Frank Cusack wrote:
On 1/31/11 5:23 PM +0000 Ron Leach wrote:
Further, the NFS shares can be mounted on the client with a 'sync' option that forces physical writes before returning to the caller. Though this would be horrifically slow in any high load (network transmission times, disc io queues etc), in our situation of low load we could consider using this option to minimise the potential for email loss due to crash or power fail.
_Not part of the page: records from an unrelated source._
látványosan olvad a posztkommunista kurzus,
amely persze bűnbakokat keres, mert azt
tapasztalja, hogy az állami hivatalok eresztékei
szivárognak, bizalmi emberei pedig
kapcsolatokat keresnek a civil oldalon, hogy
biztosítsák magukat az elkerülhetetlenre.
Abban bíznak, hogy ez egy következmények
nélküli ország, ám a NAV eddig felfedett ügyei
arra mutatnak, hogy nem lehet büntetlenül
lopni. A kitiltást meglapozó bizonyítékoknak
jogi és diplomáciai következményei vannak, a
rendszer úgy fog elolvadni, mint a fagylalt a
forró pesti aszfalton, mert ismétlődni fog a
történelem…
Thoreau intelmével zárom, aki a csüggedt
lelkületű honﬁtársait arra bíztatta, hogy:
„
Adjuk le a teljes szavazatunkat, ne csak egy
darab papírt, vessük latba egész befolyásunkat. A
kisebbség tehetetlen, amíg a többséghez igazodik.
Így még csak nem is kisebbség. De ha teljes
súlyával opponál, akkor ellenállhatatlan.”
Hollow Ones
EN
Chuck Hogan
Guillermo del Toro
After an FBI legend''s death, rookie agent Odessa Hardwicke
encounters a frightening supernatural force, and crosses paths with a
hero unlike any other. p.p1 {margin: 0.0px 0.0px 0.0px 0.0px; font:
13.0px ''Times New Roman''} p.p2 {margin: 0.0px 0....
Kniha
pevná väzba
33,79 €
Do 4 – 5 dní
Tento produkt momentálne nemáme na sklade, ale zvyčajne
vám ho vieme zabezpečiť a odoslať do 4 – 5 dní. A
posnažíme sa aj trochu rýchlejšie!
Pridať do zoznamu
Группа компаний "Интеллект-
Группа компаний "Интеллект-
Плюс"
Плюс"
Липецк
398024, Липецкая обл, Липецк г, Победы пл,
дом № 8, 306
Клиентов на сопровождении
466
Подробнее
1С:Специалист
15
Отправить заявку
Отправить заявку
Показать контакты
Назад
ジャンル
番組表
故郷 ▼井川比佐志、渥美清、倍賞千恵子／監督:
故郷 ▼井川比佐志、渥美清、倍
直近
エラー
Unless I'm wrong about something here, I think this closes the NFS-related concern about XFS and Dovecot and loss of email.
You're wrong.
Yes, NFS semantics "guarantee" commit, but what happens is that the underlying filesystem (e.g. ext3, xfs with metadata spooling) lies to the kernel about what has been committed. The NFS call returns, but the data has not actually been committed. There have even been NFS server tweaks for some implementations that themselves lie to the client, ie w/o depending on filesystem lies, for performance reasons.
Oh, dear.
So does that mean we're lost, having built these XFS data servers? Is XFS, then, the 'wrong' choice for email integrity across crashes and power fail, even when using NFS in low load systems?
Fortunately, these two machines are only being used for backup at the moment - we haven't migrated the application 'live' data stores - yet. So we could rebuild them. With ZFS, maybe.
All we want to do is not lose emails.
What does everyone else do? Lose emails?